# [Descrição da tarefa]
Segundo o texto sobre raios em aviões, um raio já formado pode surgir em diferentes lugares. Liste, por favor, todas as possibilidades mencionadas.

# [Texto fornecido]
******

O que acontece se um raio cair em um avião?
Por Luciana Zaramela • Editado por Patricia Gnipper | •
Imagine-se na seguinte situação: enquanto você aguarda o embarque no aeroporto, lá fora o tempo se fecha cada vez mais, mas sua viagem é inadiável e o voo segue confirmado. A quantidade de relâmpagos só aumenta e você se pega pensando: o que acontece se cair um raio no avião?
Apesar de parecer assustador viajar entre a nuvem e a Terra justo durante uma tempestade, saiba que praticamente não há perigo. Afinal, se as consequências das descargas atmosféricas fossem graves sempre que um raio atingisse um avião, notícias sobre esse tipo de acidente seriam divulgadas constantemente. E quando foi a última vez que você viu uma notícia dessas na televisão?
Pois é. Segundo o ELAT (Grupo de Eletricidade Atmosférica do INPE), aviões comerciais são atingidos por relâmpagos uma vez por ano durante a decolagem ou a aterrissagem.
Como um raio pode atingir um avião?
O formato e o tamanho das aeronaves podem atrair descargas elétricas, mas os resultados, geralmente, não causam danos profundos.
Na maioria das vezes, o que acontece é que, ao adentrar uma nuvem ou só voar próximo dela, um avião pode intensificar o campo elétrico e dar início a descargas, formando relâmpagos induzidos. Após formado, o raio pode vir de dentro de uma nuvem, da nuvem ao solo ou mesmo se formar entre duas nuvens.
Desde que um acidente terrível acometeu um Boeing 707 em 1963, nos Estados Unidos, a indústria aeroespacial modificou os projetos de aeronaves. Na época, um raio acertou em cheio o Boeing em pleno voo e ocasionou a explosão do tanque de combustível, resultando na queda do avião e na morte de 81 pessoas.
A partir daí, novas pesquisas foram conduzidas e a indústria remanejou o projeto dos aviões, modificando o sistema de combustível para praticamente eliminar os riscos de acidentes como esse.
Agora, quando um raio atinge um avião, ele causa apenas danos parciais na fuselagem e nas antenas externas. Isso acontece porque, além da modificação do sistema de combustível, os sistemas eletrônicos das aeronaves geralmente são blindados para evitar interferências da radiação dos relâmpagos.
Como é estar em um avião atingido por um raio?
Uma vez dentro de uma nuvem ou próximo a ela, seu avião acaba virando um para-raio. Isso acontece porque um relâmpago atinge uma extremidade da aeronave, como o nariz ou a ponta da asa, e percorre todo o corpo do veículo na sequência, indo em direção ao solo no final. Devido ao atrito com o ar, a carenagem do avião acumula muita eletricidade estática, o que acaba atraindo essas descargas elétricas.

******

# [Material fornecido]
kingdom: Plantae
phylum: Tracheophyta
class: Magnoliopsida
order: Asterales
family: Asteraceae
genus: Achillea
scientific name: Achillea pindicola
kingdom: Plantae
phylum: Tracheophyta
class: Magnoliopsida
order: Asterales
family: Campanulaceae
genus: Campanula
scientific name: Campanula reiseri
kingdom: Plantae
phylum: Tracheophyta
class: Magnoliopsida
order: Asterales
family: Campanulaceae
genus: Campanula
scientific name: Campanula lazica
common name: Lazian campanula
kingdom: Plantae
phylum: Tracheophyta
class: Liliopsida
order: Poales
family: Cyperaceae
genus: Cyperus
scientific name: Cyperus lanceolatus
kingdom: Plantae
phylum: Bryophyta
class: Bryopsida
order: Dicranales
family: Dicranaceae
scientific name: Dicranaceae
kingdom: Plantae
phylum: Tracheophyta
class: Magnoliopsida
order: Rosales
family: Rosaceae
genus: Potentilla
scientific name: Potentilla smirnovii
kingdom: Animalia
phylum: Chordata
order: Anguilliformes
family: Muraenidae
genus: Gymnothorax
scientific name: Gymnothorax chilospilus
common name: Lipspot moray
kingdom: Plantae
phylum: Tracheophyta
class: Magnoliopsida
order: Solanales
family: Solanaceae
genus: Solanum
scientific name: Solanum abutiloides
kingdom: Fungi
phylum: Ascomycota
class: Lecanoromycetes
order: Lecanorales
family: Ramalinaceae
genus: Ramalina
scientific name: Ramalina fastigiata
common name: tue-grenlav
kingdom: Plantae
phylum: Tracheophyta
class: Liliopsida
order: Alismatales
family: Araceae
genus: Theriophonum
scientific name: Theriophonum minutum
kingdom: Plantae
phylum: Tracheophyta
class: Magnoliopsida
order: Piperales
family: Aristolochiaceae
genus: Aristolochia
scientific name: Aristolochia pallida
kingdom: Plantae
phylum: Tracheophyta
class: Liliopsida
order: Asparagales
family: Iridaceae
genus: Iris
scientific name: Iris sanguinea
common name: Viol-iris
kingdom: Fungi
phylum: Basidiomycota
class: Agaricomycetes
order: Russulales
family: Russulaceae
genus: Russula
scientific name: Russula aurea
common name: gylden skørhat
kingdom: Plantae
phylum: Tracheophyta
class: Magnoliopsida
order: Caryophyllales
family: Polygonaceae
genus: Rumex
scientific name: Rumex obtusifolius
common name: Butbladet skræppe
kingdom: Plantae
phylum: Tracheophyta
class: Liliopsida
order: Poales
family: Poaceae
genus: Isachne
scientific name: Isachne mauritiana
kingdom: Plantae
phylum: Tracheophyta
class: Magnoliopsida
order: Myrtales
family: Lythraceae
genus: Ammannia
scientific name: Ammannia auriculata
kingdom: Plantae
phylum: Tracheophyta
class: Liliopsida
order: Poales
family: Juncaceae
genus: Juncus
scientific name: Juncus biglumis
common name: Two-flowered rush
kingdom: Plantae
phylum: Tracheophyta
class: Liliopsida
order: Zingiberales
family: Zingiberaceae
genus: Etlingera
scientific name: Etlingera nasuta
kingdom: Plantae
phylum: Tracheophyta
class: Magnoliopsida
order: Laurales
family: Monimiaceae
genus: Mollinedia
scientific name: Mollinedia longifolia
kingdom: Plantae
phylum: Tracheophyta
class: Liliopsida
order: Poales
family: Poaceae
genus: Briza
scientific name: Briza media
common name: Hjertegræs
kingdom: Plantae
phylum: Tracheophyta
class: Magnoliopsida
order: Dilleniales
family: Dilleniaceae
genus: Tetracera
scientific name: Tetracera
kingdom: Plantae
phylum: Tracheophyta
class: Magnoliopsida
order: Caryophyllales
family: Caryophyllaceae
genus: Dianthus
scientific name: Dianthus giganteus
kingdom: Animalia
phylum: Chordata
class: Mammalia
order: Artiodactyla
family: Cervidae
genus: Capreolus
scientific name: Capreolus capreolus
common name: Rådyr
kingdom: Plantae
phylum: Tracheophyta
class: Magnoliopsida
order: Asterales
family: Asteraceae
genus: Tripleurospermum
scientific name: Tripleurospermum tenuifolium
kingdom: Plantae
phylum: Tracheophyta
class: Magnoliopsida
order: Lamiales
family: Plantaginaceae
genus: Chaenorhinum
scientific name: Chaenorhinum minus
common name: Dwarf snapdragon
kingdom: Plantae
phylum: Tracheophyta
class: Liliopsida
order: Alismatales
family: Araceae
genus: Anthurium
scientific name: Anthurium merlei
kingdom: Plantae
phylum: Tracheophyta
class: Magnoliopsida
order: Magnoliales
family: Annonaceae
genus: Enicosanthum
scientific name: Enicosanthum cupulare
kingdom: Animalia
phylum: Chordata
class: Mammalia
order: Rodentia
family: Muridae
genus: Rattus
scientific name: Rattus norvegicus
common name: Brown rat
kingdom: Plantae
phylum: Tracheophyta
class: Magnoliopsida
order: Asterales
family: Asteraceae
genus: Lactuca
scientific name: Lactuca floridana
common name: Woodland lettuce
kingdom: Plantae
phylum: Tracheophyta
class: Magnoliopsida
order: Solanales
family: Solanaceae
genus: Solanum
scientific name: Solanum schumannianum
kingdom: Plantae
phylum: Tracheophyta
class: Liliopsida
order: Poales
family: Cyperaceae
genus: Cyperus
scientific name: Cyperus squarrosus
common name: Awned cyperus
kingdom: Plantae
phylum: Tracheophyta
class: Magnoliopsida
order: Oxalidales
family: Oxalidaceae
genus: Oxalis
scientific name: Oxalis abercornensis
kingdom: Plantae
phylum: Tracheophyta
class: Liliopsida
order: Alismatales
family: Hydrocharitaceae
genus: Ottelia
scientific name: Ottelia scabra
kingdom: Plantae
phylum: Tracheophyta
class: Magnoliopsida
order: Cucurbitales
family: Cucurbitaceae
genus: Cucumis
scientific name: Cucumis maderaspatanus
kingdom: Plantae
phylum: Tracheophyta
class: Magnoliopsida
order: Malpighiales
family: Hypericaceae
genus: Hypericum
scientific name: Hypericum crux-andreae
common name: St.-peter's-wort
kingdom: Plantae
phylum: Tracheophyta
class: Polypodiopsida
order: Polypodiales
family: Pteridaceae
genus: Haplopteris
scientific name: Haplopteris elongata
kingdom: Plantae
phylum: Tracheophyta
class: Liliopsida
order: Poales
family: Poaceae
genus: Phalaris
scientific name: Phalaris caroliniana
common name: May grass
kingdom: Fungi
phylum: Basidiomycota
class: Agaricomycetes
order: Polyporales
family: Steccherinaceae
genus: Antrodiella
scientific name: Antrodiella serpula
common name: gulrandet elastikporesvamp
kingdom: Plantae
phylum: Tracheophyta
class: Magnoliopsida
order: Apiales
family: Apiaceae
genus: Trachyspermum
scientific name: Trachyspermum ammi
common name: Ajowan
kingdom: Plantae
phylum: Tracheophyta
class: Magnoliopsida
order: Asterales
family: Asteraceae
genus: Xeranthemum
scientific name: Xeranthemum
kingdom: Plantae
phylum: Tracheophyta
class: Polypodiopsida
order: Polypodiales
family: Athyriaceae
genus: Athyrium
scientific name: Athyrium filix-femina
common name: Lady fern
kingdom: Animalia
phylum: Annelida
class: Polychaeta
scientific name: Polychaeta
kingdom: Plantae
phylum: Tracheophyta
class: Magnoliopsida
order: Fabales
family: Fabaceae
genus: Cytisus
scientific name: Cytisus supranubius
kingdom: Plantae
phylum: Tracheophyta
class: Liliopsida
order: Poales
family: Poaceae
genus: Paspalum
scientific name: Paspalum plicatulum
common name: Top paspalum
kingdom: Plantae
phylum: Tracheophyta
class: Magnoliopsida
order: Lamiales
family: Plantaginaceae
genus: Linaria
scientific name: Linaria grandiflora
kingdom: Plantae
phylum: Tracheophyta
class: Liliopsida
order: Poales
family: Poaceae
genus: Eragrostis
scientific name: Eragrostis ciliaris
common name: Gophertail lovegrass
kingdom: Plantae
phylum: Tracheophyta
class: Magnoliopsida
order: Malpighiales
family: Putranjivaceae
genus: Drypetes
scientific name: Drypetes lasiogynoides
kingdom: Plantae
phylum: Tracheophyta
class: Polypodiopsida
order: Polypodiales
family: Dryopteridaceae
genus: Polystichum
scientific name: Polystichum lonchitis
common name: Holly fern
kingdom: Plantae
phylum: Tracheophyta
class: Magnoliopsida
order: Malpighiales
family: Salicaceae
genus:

******

# [Resposta]
- De dentro de uma nuvem
- Da nuvem ao solo
- Entre duas nuvens